[Collected data entries]
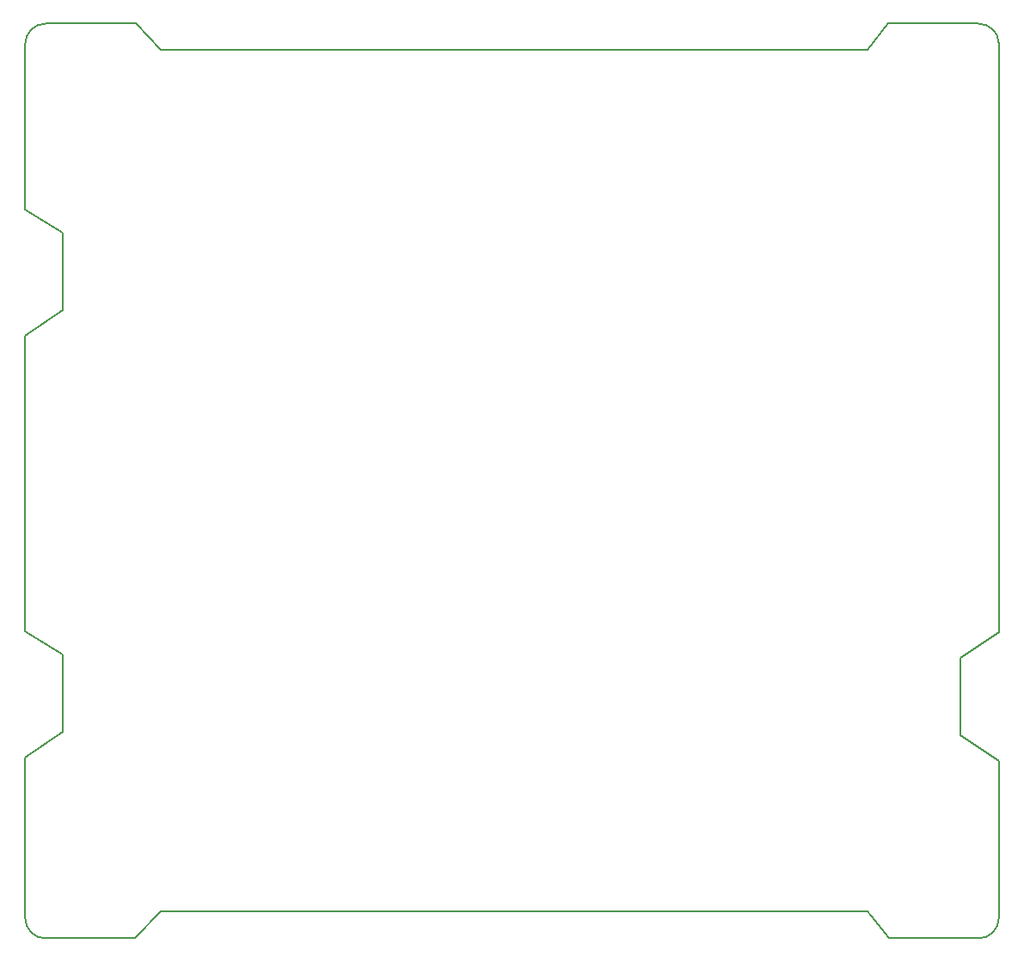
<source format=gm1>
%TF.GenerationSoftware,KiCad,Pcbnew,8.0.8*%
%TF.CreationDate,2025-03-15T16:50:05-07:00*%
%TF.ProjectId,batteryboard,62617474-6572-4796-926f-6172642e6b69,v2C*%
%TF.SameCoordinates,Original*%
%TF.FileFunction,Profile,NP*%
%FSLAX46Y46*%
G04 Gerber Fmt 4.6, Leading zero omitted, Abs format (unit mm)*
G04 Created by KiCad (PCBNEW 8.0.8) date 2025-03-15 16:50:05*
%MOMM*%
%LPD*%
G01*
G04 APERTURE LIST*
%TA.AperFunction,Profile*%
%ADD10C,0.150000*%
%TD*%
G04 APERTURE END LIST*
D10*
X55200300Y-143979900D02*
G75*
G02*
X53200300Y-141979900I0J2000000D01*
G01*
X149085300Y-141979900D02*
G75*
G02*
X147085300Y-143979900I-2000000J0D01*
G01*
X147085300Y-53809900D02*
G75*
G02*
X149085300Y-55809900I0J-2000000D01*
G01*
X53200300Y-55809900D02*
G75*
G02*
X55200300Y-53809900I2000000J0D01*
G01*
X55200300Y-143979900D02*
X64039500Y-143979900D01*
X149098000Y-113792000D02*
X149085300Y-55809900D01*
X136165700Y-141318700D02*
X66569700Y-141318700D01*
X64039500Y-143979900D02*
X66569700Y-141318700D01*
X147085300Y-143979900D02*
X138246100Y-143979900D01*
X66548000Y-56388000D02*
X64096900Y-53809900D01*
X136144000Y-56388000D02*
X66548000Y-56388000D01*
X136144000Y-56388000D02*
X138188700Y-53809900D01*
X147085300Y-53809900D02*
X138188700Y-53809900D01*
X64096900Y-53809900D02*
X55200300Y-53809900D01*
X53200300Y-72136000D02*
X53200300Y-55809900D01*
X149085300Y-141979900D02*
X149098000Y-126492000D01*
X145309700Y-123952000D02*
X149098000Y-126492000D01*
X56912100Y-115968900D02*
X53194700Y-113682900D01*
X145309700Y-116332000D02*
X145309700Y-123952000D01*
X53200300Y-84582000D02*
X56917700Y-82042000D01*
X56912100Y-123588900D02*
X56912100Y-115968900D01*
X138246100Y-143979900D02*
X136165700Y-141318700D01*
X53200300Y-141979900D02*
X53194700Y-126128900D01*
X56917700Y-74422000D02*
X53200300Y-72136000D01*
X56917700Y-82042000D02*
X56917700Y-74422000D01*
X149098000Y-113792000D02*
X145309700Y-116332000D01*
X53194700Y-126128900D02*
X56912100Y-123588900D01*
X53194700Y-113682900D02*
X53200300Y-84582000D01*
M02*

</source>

---

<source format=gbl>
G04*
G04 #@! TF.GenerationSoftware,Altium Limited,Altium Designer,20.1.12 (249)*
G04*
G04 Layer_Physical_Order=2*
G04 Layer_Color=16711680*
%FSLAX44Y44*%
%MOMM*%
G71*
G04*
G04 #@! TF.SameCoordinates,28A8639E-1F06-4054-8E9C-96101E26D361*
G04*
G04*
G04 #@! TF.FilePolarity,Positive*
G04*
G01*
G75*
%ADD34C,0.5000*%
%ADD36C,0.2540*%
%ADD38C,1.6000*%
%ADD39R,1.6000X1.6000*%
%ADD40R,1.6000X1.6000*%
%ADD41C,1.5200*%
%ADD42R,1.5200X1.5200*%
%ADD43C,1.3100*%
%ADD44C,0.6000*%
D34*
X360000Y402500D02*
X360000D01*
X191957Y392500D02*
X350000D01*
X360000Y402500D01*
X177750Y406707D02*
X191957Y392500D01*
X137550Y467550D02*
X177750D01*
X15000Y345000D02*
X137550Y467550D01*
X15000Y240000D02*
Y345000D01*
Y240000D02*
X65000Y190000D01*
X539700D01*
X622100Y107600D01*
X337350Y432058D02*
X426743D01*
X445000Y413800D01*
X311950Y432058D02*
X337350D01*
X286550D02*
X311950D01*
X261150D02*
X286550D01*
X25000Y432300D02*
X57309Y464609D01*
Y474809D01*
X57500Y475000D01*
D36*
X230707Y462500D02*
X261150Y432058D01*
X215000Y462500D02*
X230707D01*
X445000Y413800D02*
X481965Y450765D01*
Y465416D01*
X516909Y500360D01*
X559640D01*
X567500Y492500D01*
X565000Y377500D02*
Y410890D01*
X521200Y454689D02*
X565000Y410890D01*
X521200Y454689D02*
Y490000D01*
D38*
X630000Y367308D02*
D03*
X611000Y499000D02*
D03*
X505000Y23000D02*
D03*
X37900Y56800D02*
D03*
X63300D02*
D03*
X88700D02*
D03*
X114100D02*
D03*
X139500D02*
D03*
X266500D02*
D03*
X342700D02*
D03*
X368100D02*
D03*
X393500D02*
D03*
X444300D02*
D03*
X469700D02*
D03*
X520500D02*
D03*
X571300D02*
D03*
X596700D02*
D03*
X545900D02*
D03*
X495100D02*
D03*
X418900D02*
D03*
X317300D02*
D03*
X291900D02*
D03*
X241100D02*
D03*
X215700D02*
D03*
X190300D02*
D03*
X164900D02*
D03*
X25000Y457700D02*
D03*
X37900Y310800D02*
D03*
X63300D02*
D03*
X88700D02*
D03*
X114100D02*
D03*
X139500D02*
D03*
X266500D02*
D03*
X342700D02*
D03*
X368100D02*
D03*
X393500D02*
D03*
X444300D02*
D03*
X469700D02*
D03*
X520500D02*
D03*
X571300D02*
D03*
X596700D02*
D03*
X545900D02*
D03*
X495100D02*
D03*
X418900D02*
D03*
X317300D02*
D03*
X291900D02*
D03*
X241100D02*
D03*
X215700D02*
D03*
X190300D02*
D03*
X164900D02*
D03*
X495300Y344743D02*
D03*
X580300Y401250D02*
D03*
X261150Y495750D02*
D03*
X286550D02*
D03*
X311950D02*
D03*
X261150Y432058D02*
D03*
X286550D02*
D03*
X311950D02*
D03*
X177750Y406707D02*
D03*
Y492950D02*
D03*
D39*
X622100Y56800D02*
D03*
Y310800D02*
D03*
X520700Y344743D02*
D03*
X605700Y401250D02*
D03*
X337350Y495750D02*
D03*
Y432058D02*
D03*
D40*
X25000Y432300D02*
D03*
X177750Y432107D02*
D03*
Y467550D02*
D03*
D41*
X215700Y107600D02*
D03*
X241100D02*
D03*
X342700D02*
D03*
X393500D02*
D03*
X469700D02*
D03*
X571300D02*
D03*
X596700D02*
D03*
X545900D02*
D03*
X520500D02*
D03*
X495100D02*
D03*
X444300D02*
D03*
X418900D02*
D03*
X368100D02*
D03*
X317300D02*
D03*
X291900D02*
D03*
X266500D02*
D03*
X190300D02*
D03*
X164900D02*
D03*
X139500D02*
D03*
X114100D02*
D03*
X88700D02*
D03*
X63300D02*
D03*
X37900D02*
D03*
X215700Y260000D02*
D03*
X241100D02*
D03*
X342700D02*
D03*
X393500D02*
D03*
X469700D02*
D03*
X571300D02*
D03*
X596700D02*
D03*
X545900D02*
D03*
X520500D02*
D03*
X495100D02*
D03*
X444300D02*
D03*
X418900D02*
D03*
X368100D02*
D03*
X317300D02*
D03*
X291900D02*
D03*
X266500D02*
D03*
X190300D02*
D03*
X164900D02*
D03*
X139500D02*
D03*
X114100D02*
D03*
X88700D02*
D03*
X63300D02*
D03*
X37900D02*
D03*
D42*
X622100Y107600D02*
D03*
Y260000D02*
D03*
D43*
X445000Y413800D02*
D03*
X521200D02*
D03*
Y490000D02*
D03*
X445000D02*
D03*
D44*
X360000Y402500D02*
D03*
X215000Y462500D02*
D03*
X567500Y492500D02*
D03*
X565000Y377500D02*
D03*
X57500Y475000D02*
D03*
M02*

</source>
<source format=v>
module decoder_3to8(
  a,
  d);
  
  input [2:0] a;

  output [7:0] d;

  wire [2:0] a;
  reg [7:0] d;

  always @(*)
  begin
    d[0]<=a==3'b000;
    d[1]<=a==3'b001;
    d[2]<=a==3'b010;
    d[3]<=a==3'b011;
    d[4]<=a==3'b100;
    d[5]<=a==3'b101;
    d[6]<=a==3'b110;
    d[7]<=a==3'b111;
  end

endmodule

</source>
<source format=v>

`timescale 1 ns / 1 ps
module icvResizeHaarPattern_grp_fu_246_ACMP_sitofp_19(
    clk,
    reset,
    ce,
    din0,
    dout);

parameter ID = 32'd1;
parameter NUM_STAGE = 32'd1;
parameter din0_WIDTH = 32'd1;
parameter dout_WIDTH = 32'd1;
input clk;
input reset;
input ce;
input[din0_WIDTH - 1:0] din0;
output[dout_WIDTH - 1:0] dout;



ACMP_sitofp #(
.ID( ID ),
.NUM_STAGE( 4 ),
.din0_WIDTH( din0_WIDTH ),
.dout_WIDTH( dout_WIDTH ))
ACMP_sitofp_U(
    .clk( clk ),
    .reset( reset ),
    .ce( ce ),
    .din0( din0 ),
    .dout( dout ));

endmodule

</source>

■ Instructions to follow
Copy each line of the preceding data that contains the string "Profile".

■ Your solution
%TF.FileFunction,Profile,NP*%
%TA.AperFunction,Profile*%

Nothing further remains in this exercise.